PASSAGE PROVIDED:

All socket calls should follow the format of:

{
  "type": "the type of the message",
  "data": {}
}

I'd like for the following endpoints to be added:

Authentication with PyGrid

Method in worker library:

const worker = new syft({
  url: 'https://localhost:3000',
  auth_token: MY_AUTH_TOKEN
});

HTTP endpoint: POST /federated/authenticate
Socket "type": federated/authenticate
Request data:

{
  "auth_token": "MY_AUTH_TOKEN"
}

Note that auth_token supplied above is an optional argument depending on the setup of PyGrid.

This endpoint is where the worker library (syft.js, KotlinSyft, or SwiftSyft) is attempting to authenticate as a worker with PyGrid.

In order to guarantee the identity of a worker, it's important to have some sort of authentication workflow present. While this isn't strictly required, it will prove an important mechanism in our federated learning workflow for preventing a variety of attacks, most notably a "Sybil attack". This would happen when a worker could generate multiple versions of themself, thus steering all model training to be done by the same worker on the same data, but with unique "worker id's" - which would overfit the model. To prevent this, we strongly suggest that every deployment of PyGrid's FL system implement some sort of oAuth 2.0 protocol.

PROBLEMS AND TASKS:
[1] Decide whether each statement below agrees with the PyGrid authentication text: (a) the auth_token argument must always be supplied; (b) the HTTP endpoint for authentication is POST /federated/authenticate; (c) the text strongly suggests that every deployment of PyGrid's FL system implement some sort of oAuth 2.0 protocol. For each, answer yes or no and quote the words from the text that settle it.
[2] Pick up the PyGrid authentication text after its final sentence and keep writing it.

THE DATA:
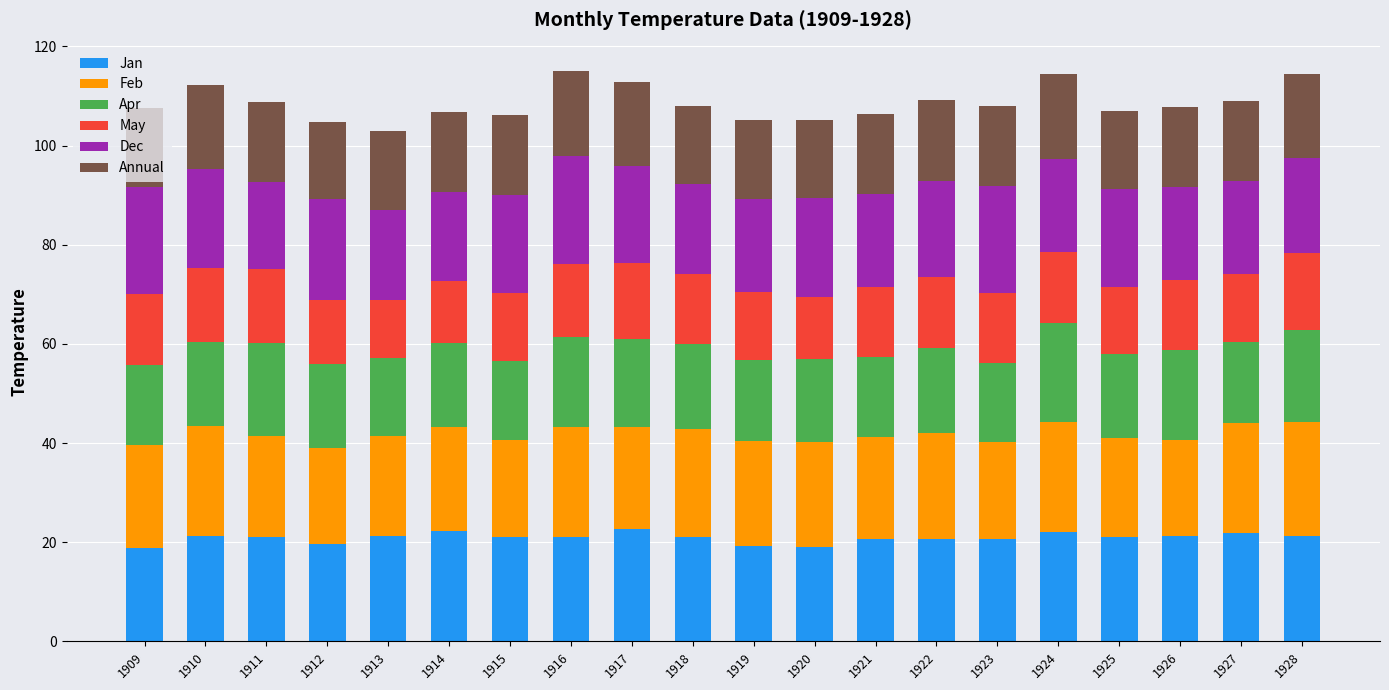

Does the chart contain any negative values?

No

ANSWERS TO THE EXERCISE:
[1]
(a) No: "Note that auth_token supplied above is an optional argument depending on the setup of PyGrid."
(b) Yes: "HTTP endpoint: POST /federated/authenticate"
(c) Yes: "we strongly suggest that every deployment of PyGrid's FL system implement some sort of oAuth 2.0 protocol"

[2]
In this circumstance, a worker would be logged in to their application via oAuth and would be given an authentication token with which to make secure web requests inside the app. Assuming that PyGrid has also been set up to include this same oAuth mechanism, a worker could forward this auth_token to PyGrid, which then validates that token as an actual user with the same oAuth provider. It's important to do this because it avoids putting the responsibility of having to incorporate our own authentication system with PyGrid, and instead farms this responsibility out to a third-party system.

In the event that the administrator of the PyGrid gateway does not want to add oAuth support, or there is no login capability within the web or mobile app the worker is running on, then this authentication process is skipped and a worker_id is assigned. This is insecure and open to attacks - it's not suggested, but is required as part of our system.

There are three possible responses, one success and two error responses:

Success - triggered when there is no oAuth flow required by PyGrid OR when there is a required oAuth flow in PyGrid and the auth_token sent by the worker validates the existence of that user by a third-party

{
  "worker_id": "ID OF THE WORKER"
}

Error - triggered when there is an oAuth flow required by PyGrid and no auth_token is sent

{
  "error": "Authentication is required, please pass an 'auth_token'."
}

Error - triggered when there is an oAuth flow required by PyGrid and the auth_token that was sent is invalid

{
  "error": "The 'auth_token' that you passed is invalid."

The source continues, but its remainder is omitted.